April 2, 2020 at 2:57 am #445628Great job! I like it!
Since it is a critique, the only thing I’d suggest is to possibly make a minor value adjustment. I realize that it might also just be how jpgs look on different different monitors, but to me it appears that your lightest value “masses” are on the right and left edges; they definitely pull my eye.
It’s not a whole value step (ref: a 9-value scale following Munsell with black = 1 to white = 9) , and may just be a quarter to a half value, but it’s definitely there. I know they’re (the masses) not white in the original but they’re large enough to notice, and with the dark-light roof line contrast on the right and the brighter spot on the left, I can’t stop looking.
I might knock them down a little (again, 1/4 -1/2 value or whatever it is in reality). I used your image to slightly darken the values on the edges in photoshop – without changing anything else but you could increase the value elsewhere if you wanted (and I might), but it’s all up to you. Thanks for posting the original.
- This reply was modified 4 years, 1 month ago by Jim Fitzgerald.
April 2, 2020 at 5:20 am #445763Thank you both for your input. I rally appreciate you taking the time to help me out 💕
April 27, 2020 at 8:45 am #493924This is a gorgeous painting, Kara–I especially love the color (rich without being overwhelming) and the painterly brushwork! You make me want to paint this lovely spot too.

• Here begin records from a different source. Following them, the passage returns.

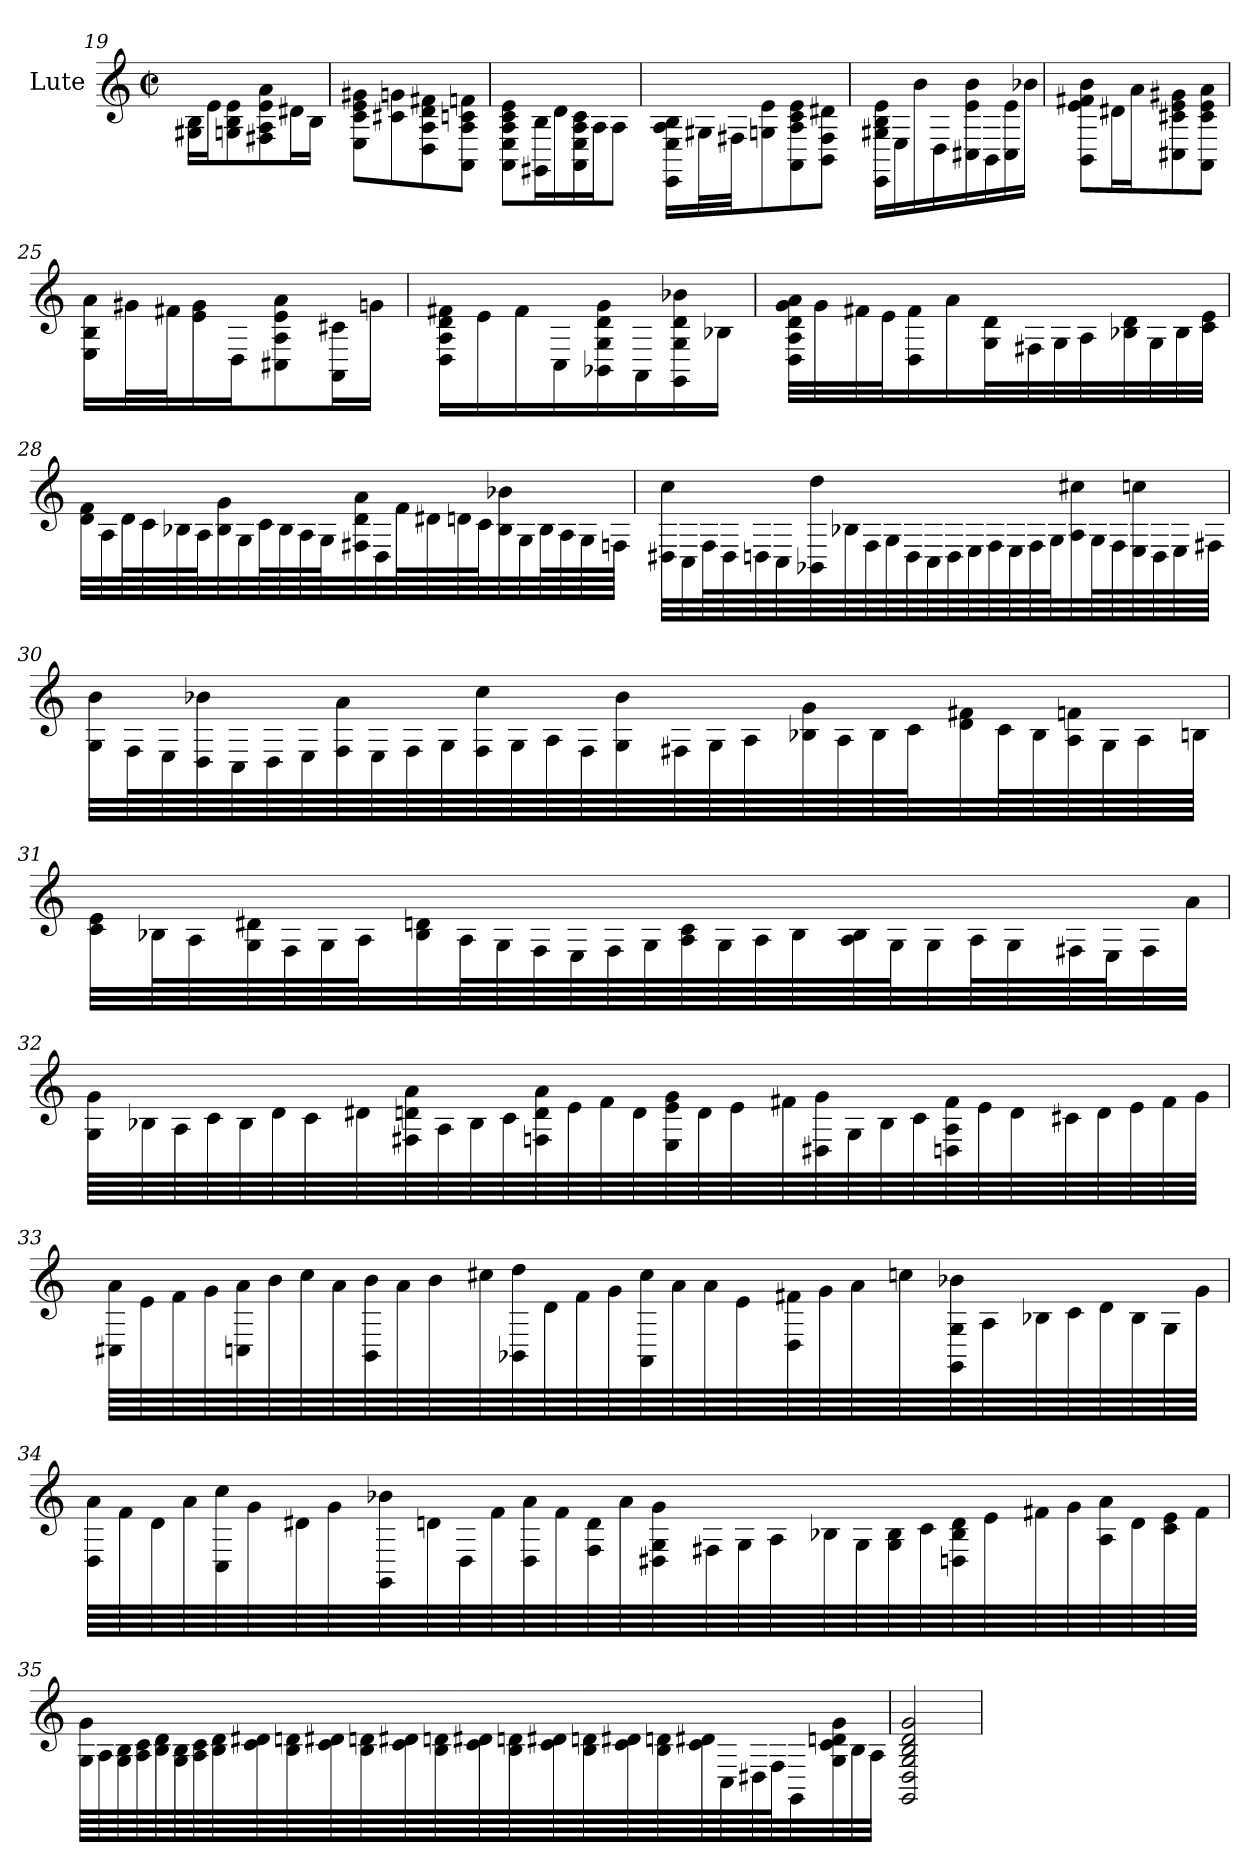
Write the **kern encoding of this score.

**kern
*part1
*staff1
*I"Lute
*I'Lute
*
*k[]
*M2/2
*met(c|)
=19
16B\ 16G#\LL
16e\J
8e\ 8B\ 8G\
8a\ 8e\ 8A\ 8F#\
16d#\L
16B\JJ
=20
8g#\ 8e\ 8c\ 8E\L
8g\ 8c#\
8f#\ 8d\ 8A\ 8D\
8f\ 8c\ 8A\ 8AA\J
=21
8e\ 8c\ 8A\ 8E\ 8AA\L
16B\ 16GG#\L
16d\
16c\ 16A\ 16E\ 16AA\
16A\J
8A\J
=22
16B\ 16A\ 16E\ 16EE\LL
32G#\L
32F#\JJ
8e\ 8G\
8e\ 8c\ 8A\ 8AA\
8d#\ 8F#\ 8BB\J
=23
16e\ 16B\ 16G#\ 16EE\LL
16E\
16b\
16D\
16b\ 16e\ 16C#\
16BB\
16e\ 16C#\
16b-\JJ
=24
8b\ 8f#\ 8e\ 8BB\L
16d#\L
16a\J
8g#\ 8e\ 8c#\ 8C#\
8a\ 8e\ 8c#\ 8AA\J
=25
16a\ 16B\ 16E\LL
32g#\L
32f#\J
16g#\ 16e\
16D\J
8a\ 8e\ 8A\ 8C#\
16c#\ 16AA\L
16g\JJ
=26
16f#\ 16d\ 16A\ 16D\LL
16e\
16f#\
16C\
16g\ 16d\ 16G\ 16BB-\
16AA\
16b-\ 16d\ 16G\ 16GG\
16B-\JJ
=27
32a\ 32g\ 32d\ 32A\ 32D\LLL
32g\
32f#\
32e\J
16f#\ 16D\
16a\
32d\ 32G\L
32F#\
32G\
32A\
32d\ 32B-\
32G\
32B-\
32e\ 32c\JJJ
=28
32f\ 32d\LLL
32A\
64d\L
64c\
64B-\
64A\J
32g\ 32B-\
32G\
64c\L
64B-\
64A\
64G\J
32a\ 32d\ 32F#\
32D\
64f\L
64d#\
64d\
64c\J
32b-\ 32B-\
32G\
64B-\L
64A\
64G\
64F\JJJJ
=29
32cc\ 32D#\LLL
32C\
64F\L
64D#\
64D\
64C\
64dd\ 64BB-\
64B-\
64F\
64G\
64D\
64C\
64D\
64E\
64F\
64E\
64F\
64G\J
32cc#\ 32A\
64G\L
64F\
64cc\ 64E\
64D\
64E\
64F#\JJJJ
=30
32b\ 32G\LLL
64F\L
64E\
64b-\ 64D\
64C\
64D\
64E\
64a\ 64F\
64E\
64F\
64G\
64cc\ 64F\
64G\
64A\
64F\
64b-\ 64G\
64F#\
64G\
64A\
64g\ 64B-\
64A\
64B-\
64c\J
32f#\ 32d\
64c\L
64B-\
64f\ 64A\
64G\
64A\
64B\JJJJ
=31
32e\ 32c\LLL
64B-\L
64A\
64d#\ 64G\
64F\
64G\
64A\J
32d\ 32B-\
64A\L
64G\
64F\
64E\
64F\
64G\
64c\ 64A\
64G\
64A\
64B-\
64B-\ 64A\
64G\J
32G\
64A\L
64G\
64F#\
64E\J
32F#\
32a\JJJ
=32
64g\ 64G\LLLL
64B-\
64A\
64c\
64B-\
64d\
64c\
64d#\
64a\ 64d\ 64F#\
64A\
64B-\
64c\
64a\ 64d\ 64F\
64e\
64f\
64d\
64g\ 64e\ 64E\
64d\
64e\
64f#\
64g\ 64D#\
64G\
64B-\
64c\
64f#\ 64A\ 64D\
64e\
64d\
64c#\
64d\
64e\
64f#\
64g\JJJJ
=33
64a\ 64C#\LLLL
64e\
64f\
64g\
64a\ 64C\
64b\
64cc\
64a\
64b\ 64BB\
64a\
64b\
64cc#\
64dd\ 64BB-\
64d\
64f\
64g\
64cc#\ 64AA\
64a\
64a\
64e\
64f#\ 64D\
64g\
64a\
64cc\
64b-\ 64G\ 64GG\
64A\
64B-\
64c\
64d\
64B-\
64G\
64g\JJJJ
=34
64a\ 64D\LLLL
64f\
64d\
64a\
64cc\ 64C\
64g\
64d#\
64g\
64b-\ 64GG\
64d\
64D\
64f\
64a\ 64D\
64f\
64d\ 64F\
64a\
64g\ 64G\ 64D#\
64F#\
64G\
64A\
64B-\
64G\
64B-\ 64G\
64c\
64d\ 64B-\ 64D\
64e\
64f#\
64g\
64a\ 64A\
64d\
64e\ 64c\
64f#\JJJJ
=35
64g\ 64G\LLLL
64A\
64B\ 64G\
64c\ 64A\
64d\ 64B\
64B\ 64G\
64c\ 64A\
64d\ 64B\
64d#\ 64c\
64d\ 64B\
64d#\ 64c\
64d\ 64B\
64d#\ 64c\
64d\ 64B\
64d#\ 64c\
64d\ 64B\
64d#\ 64c\
64d\ 64B\
64d#\ 64c\
64d\ 64B\
64d#\ 64c\
64C\
64D#\
64F\J
32GG\
32g\ 32d\ 32c\ 32G\
32B\
32A\JJJ
=36
2g 2d 2B 2G 2D 2GG
=
*-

My main critique would be the lack of a clear focal point. This is made more difficult by the “stripey” nature of the scene: a stripe of water, a stripe of building, a stripe of foothills, a stripe of hills/mountains, and a stripe of sky. This kind of subject makes dynamic composition more difficult, though the palms help with that.
Right now, I feel that the cluster of palms on center right, the peaked roof on center left, and the bright spot in the hills at center top are all competing to be the primary focal point. I would choose one–probably the peaked roof, but the palms would be ok, too–and play it up. Let’s say you chose the roof. I would increase the value contrast there and add some sharper edges, some additional details, probably a streak of hotter red on the roof there and/or some other more intense color(s) such as a strong blue in the shadow. Basically, that focal point should, if possible, have the greatest value contrast, the most saturated color, and the highest level of detail–though not so much as to overwhelm the rest of the painting or stand out in a jarring manner. I’ll guess you more or less understand this already, but got carried away on the scene by the other points of interest. Happens to me, too, I’ll freely admit! Anyway, I think I’d also add a bit of atmospheric perspective to the hills/mountain, slightly lightening them, to keep them from competing as much with the foreground and push them back in space a bit. It might have looked exactly as you painted it, so it’s a personal decision whether to stick with that or not, but I believe it would make for a more effective image.
Hope you find this helpful! 🙂
(By the way, some changes made at home to an alla prima painting done on location can spoil its natural feel–changing the hills might be counterproductive now, though I would recommend it if you were painting a similar scene again. It’s tricky to figure out which alterations are worth risking at home, and which are only wise to do while still working plein air.)